Tasks.
a - Set down the passage from "We found the" to "call had expired." in the Go scheduler thread below, word for word.
b - Resume the Go scheduler thread below, writing on from its final line.

Excerpted passage.
Start of Block
Hacker News new | ask | show | jobs
by krobertson 4722 days ago
I hadn't looked at that issue before, but have definitely been bit by it.

On our main codebase, we experienced some major issues when moving from Go 1.0 to 1.1 from this exact issue. We had a goroutine that was doing some remote calls wrapped with a timeout, and the call was consistently timing out even though the remote service was perfectly fine (it was another service on the same box).

We found the cause was another goroutine running something in an for loop that didn't do anything that would allow a pause in execution for another goroutine. So, the scheduler just obsessed on that goroutine, running none of the others until that one was done, and by then the timeout on the remote call had expired.

We fixed up that case, but also found a few others were we simply added a very small sleep call... for no other reason than allowing the scheduler to evaluate other goroutines. Meh. It made sense when we finally tracked it down, but was one of those things where we had to pause and ask "really?"... and adding a sleep call with comments "yes, I am really calling sleep".

6 comments

While it would be nice if the programmer never had to worry about this situation in the first place, when confronted with something like this I use runtime.Gosched() rather than a sleep call to yield. It more directly performs what you're attempting to do and is much more clearly self-documenting for situations where you really don't need to sleep for whatever period of time but do need to yield.
I hadn't seen runtime.Gosched() before, will take another look at it. Mentioned it to a coworker and they already knew of it, so maybe it was always switched to call it instead of sleep. :)
End of Block
Data under study.
Start of Block
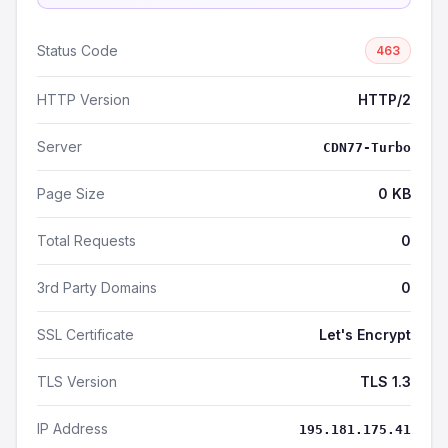
Status Code
463
HTTP Version
HTTP/2
Server
CDN77-Turbo
Page Size
0 KB
Total Requests
0
3rd Party Domains
0
SSL Certificate
Let's Encrypt
TLS Version
TLS 1.3
IP Address
195.181.175.41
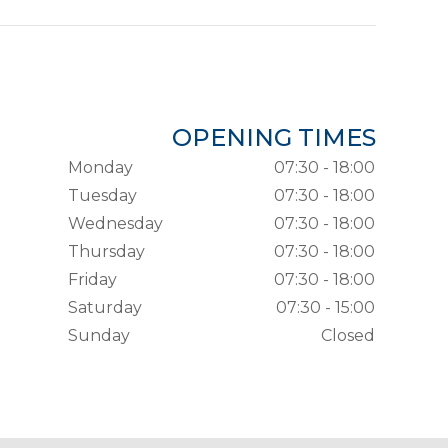
OPENING TIMES
Monday
07:30 - 18:00
Tuesday
07:30 - 18:00
Wednesday
07:30 - 18:00
Thursday
07:30 - 18:00
Friday
07:30 - 18:00
Saturday
07:30 - 15:00
Sunday
Closed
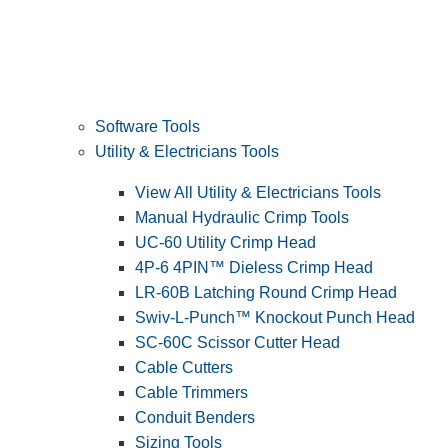
Software Tools
Utility & Electricians Tools
View All Utility & Electricians Tools
Manual Hydraulic Crimp Tools
UC-60 Utility Crimp Head
4P-6 4PIN™ Dieless Crimp Head
LR-60B Latching Round Crimp Head
Swiv-L-Punch™ Knockout Punch Head
SC-60C Scissor Cutter Head
Cable Cutters
Cable Trimmers
Conduit Benders
Sizing Tools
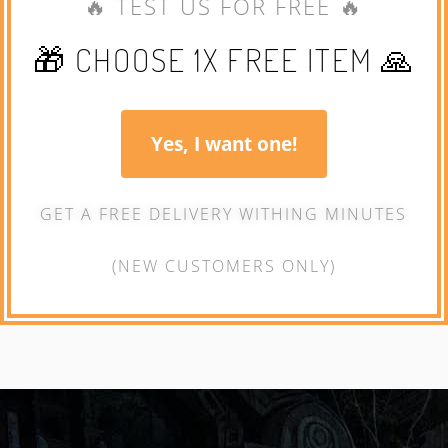
🔥 TEST US FOR FREE 🔥
🎁 CHOOSE 1X FREE ITEM 🙏
Yes, I want one!
GET A FREE DELIVERY WITHING MINUTES
(NEW CUSTOMERS ONLY)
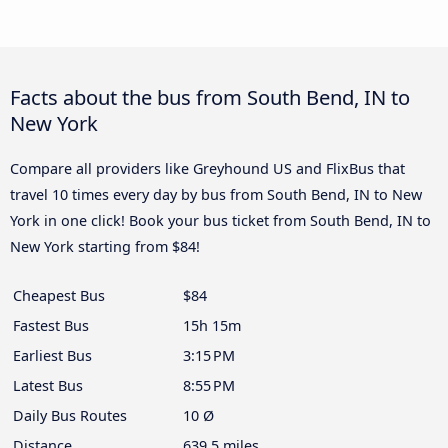
Facts about the bus from South Bend, IN to
New York
Compare all providers like Greyhound US and FlixBus that
travel 10 times every day by bus from South Bend, IN to New
York in one click! Book your bus ticket from South Bend, IN to
New York starting from $84!
Cheapest Bus
$84
Fastest Bus
15h 15m
Earliest Bus
3:15 PM
Latest Bus
8:55 PM
Daily Bus Routes
10 Ø
Distance
639.5 miles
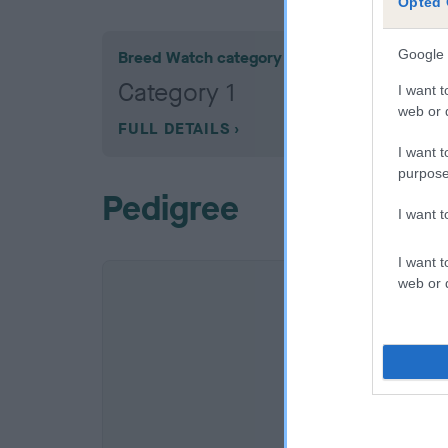
Opted 
Google 
Breed Watch category
Category 1
I want t
web or d
FULL DETAILS
I want t
purpose
Pedigree
I want 
I want t
web or d
SIRE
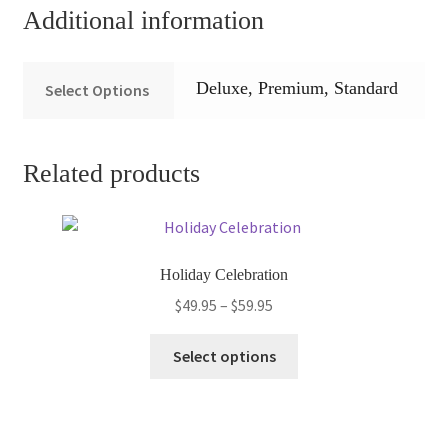
Additional information
Deluxe, Premium, Standard
Select Options
Related products
Holiday Celebration
Price
$
49.95
–
$
59.95
range:
This
$49.95
Select options
product
through
has
$59.95
multiple
variants.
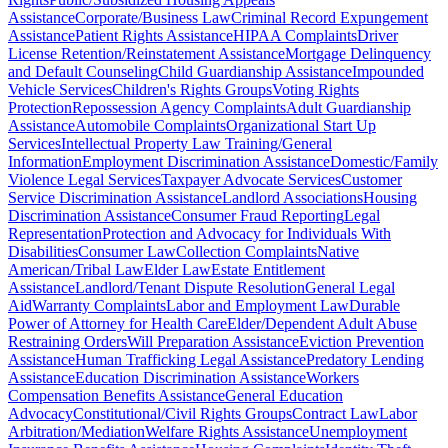
Assistance
Corporate/Business Law
Criminal Record Expungement
Assistance
Patient Rights Assistance
HIPAA Complaints
Driver
License Retention/Reinstatement Assistance
Mortgage Delinquency
and Default Counseling
Child Guardianship Assistance
Impounded
Vehicle Services
Children's Rights Groups
Voting Rights
Protection
Repossession Agency Complaints
Adult Guardianship
Assistance
Automobile Complaints
Organizational Start Up
Services
Intellectual Property Law Training/General
Information
Employment Discrimination Assistance
Domestic/Family
Violence Legal Services
Taxpayer Advocate Services
Customer
Service Discrimination Assistance
Landlord Associations
Housing
Discrimination Assistance
Consumer Fraud Reporting
Legal
Representation
Protection and Advocacy for Individuals With
Disabilities
Consumer Law
Collection Complaints
Native
American/Tribal Law
Elder Law
Estate Entitlement
Assistance
Landlord/Tenant Dispute Resolution
General Legal
Aid
Warranty Complaints
Labor and Employment Law
Durable
Power of Attorney for Health Care
Elder/Dependent Adult Abuse
Restraining Orders
Will Preparation Assistance
Eviction Prevention
Assistance
Human Trafficking Legal Assistance
Predatory Lending
Assistance
Education Discrimination Assistance
Workers
Compensation Benefits Assistance
General Education
Advocacy
Constitutional/Civil Rights Groups
Contract Law
Labor
Arbitration/Mediation
Welfare Rights Assistance
Unemployment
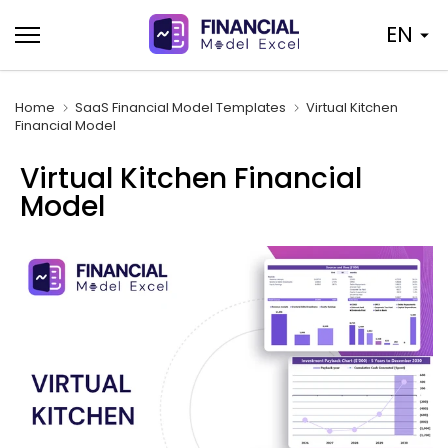
Skip
EN
to
content
Home
SaaS Financial Model Templates
Virtual Kitchen
Financial Model
Virtual Kitchen Financial
Model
End of Block
Answers for this exercise.
a -
We found the cause was another goroutine running something in an for loop that didn't do anything that would allow a pause in execution for another goroutine. So, the scheduler just obsessed on that goroutine, running none of the others until that one was done, and by then the timeout on the remote call had expired.

b -
I had what I think was a related problem with file descriptor retention in timeouted socket code when writing a simple portscanner in Golang; I had to implement simple time-based flow control to give the runtime time to collect file descriptors, or I'd run out of them.
If you use Go's time.Sleep(), the goroutine will yield to all other goroutines while it is sleeping. Unfortunately, as georgemcbay says, using the system's sleep impedes Go's runtime as it cannot use that thread to run any goroutines in that time.

But yeah, I would say that is one of the quirks of Go at this time. You definitely need to be aware of how the scheduler works if you're using it in production.

This doesn't make a whole lot of sense to me. As long as you have GOMAXPROCS set > 1 this shouldn't happen, right? Go doesn't make a secret about only supporting cooperative multitasking above the OS thread level. Are you saying that one spinning thread was locking up all the others?

EDIT: Okay, saw your reply below. Just to reiterate, Erlang has to make a lot of throughput compromises to support pre-emptive multitasking. Just being compiled pretty much takes Go out of that conversation entirely. I'm happy with the tradeoffs for the kinds of things I need to do. And you can always set GOMAXPROCS to a _multiple_ of the number of cores on your machine to get OS-managed pre-empting.

Are you calling a system sleep, or a sleep implemented as part of Go's runtime? If it's a system sleep, and you're on Linux, sched_yield (http://man7.org/linux/man-pages/man2/sched_yield.2.html) may be more appropriate.

But, I acknowledge that is only a slightly-better kludge. It's still not ideal.

edit: georgemcbay's runtime.Gosched() appears to be the "right" kludge, but I'm leaving this up just in case others weren't aware of the system call.

What is your GO_MAX_PROCS value? Sounds like your're running single core?
Yes... the primary case where it was biting us was with our testing suite. It was a set of functional tests that had multiple goroutines going.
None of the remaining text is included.